3 de mayo de 2011

La santidad

Hemos vivido el domingo pasado, en Roma, uno de los acontecimientos mundiales más importantes; la beatificación del papa Juan Pablo II. Una alegría inmensa que sin duda todos esperábamos por lo que en vida fue el papa Juan Pablo II para toda la humanidad. Desde el ejemplo que este gran hombre nos dejara, les invito a reflexionar sobre algunos aspectos de la santidad que nos puede iluminar en nuestra vida cotidiana. 


Muchas veces consideramos que la Santidad es un reconocimiento reservado para los grandes personajes, aquellos que han hecho grandes y heroicas cosas. Sin embargo, la vida de nuestro Santo Padre, desde su niñez, estuvo signada por la gracia de ser una persona entregada totalmente a la vida. Por supuesto que nunca dejó pasar la oportunidad de hacer grandes cosas desde una fe incondicional. Este Papa, que marcó profundamente el rumbo de la Iglesia Católica en el final del siglo XX y comienzos del  XXI, fue proclamado beato el 1 de mayo, en tiempo récord, apenas seis años y treinta días después de su muerte.

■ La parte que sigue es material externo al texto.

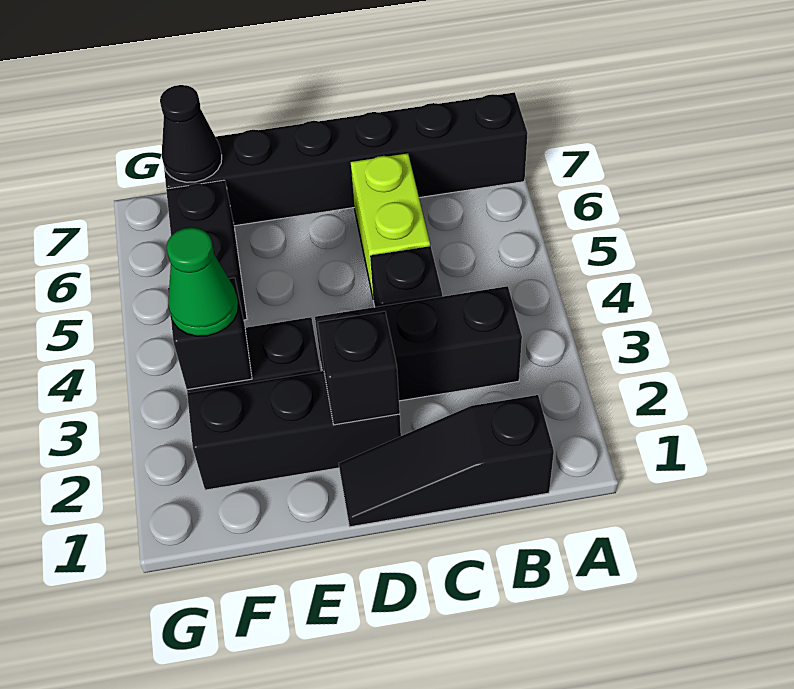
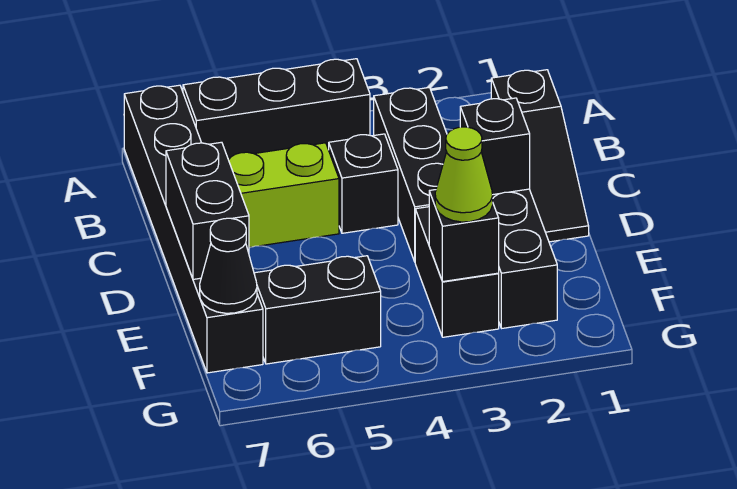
none -> black 1x3 brick [183,59,370,157]
none -> black 1x2 brick [166,142,249,279]
green 1x1 cone [166,227,238,336] -> lime 1x1 cone [435,127,493,222]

El decreto que establece la beatificación fue aprobado por Benedicto XVI que reconoció así la curación milagrosa de sor Marie Simon-Pierre, tras superar inexplicablemente una forma muy agresiva de mal de Parkinson. Fue este milagro, el último requisito que le permitió al actual Papa beatificar a Juan Pablo II. En un ulterior y último paso, éste podrá ser proclamado Santo sólo después de que se le reconozca un segundo milagro por su intercesión, después de la beatificación.

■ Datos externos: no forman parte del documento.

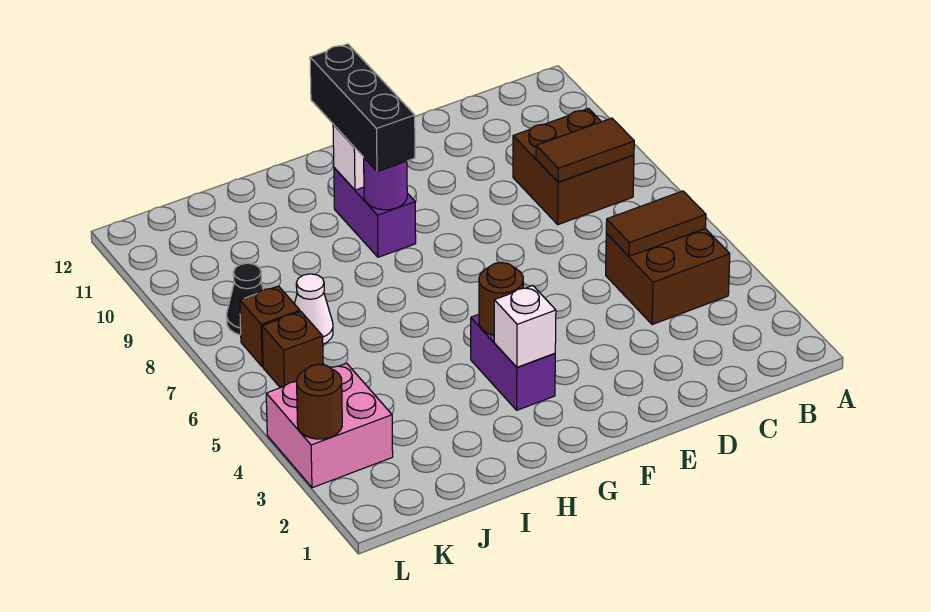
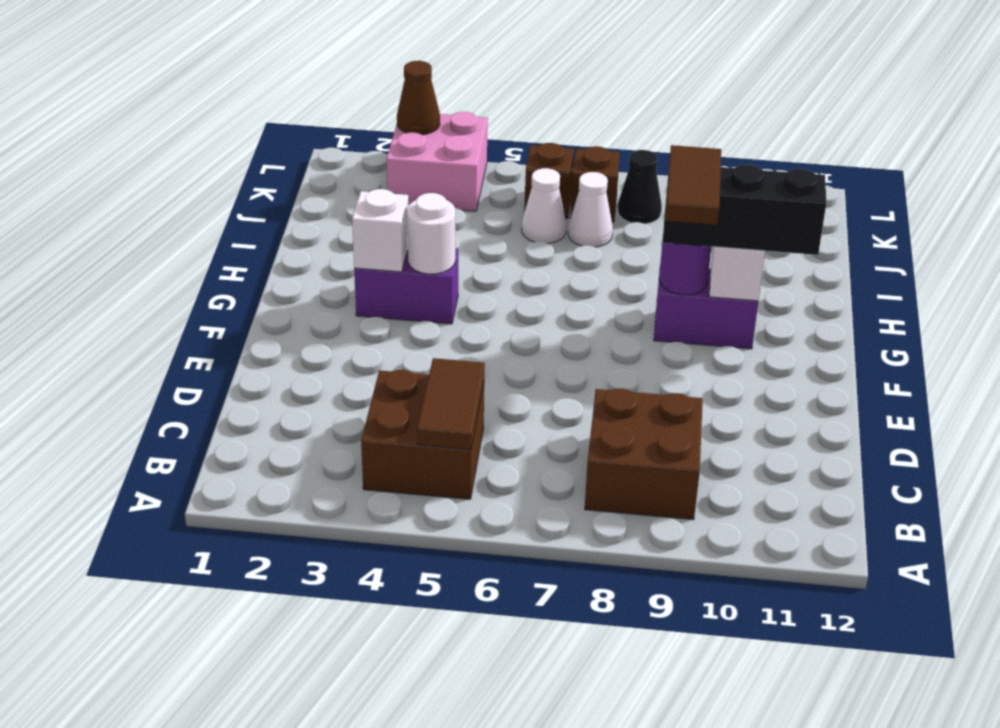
brown 1x2 tile [536,118,634,182] -> brown 1x2 tile moved to [665,145,721,225]
brown 1x1 round brick [479,263,523,335] -> white 1x1 round brick [407,193,455,274]
none -> white 1x1 cone [522,168,566,243]
brown 1x1 round brick [297,364,342,439] -> brown 1x1 cone [397,61,440,135]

Más allá del testimonio del milagro que ha sido la causa de la beatificación de Juan Pablo II, existen grandes virtudes que hemos de destacar en la vida de este Papa viajero como se lo llamaba. En primer lugar, sobre su fe y su amor a Dios, que le motivó a dar pasos concretos hacia la reconciliación de los pueblos y naciones durante sus largos años de pontificado. 

Ha sido un verdadero peregrino en esta tierra, recorriendo pueblos y naciones. Como reconocían los que trabajaban muy cerca del Santo Padre era un verdadero hombre de fe. Estaba siempre consciente de la protección de Dios, de la presencia de Dios, y no tenía miedo a nada. Creo que es lo que le llevó a hacer tantas cosas desde la fe y la oración. A menudo se postraba delante del Santísimo lo que le aseguraba la fuerza necesaria para llevar adelante su pontificado. Un camino que si lo imitáramos nos llevaría hacia la santidad, desde el lugar y la condición en que estemos. 

El papa Juan Pablo II se caracterizó por el abandono en la providencia de Dios en los momentos difíciles. Creo que es lo que ha posibilitado generar tantos cambios históricos en sus viajes y gestiones. En toda circunstancia a través de sus escritos enseñaba a tener esperanza contra toda esperanza. Estaba profundamente convencido y lo decía con las siguientes palabras: “‘Recuerda que Dios lo sabe todo, lo gobierna todo’. A Él le confiaba todas las cuestiones y estaba seguro que Él las resolvería” (Summarium, IV, p. 57)

Era un hombre de un gran optimismo: “Veía todo en modo positivo, no era pesimista, creía que Dios lo gobierna todo, confiaba en la acción del Espíritu Santo en el mundo y abandonaba todo en las manos de la Madre Santísima. Ésta era su fuerza, nunca se abatía ni se dejaba condicionar por las contrariedades; ante las noticias adversas que le llegaban reaccionaba con la oración, poniendo todo en las manos de Cristo” (Summarium, II, p. 808).

Ese gran hombre lleno de fe, amor y esperanza incondicional es un ejemplo de vida para todos nosotros. Sigamos sus pasos y pidamos su intercesión para que Dios siga guiando a nuestro actual papa Benedicto XVI para que el reino de Dios se siga expandiendo por todos los rincones de la tierra como él supo impulsarlo.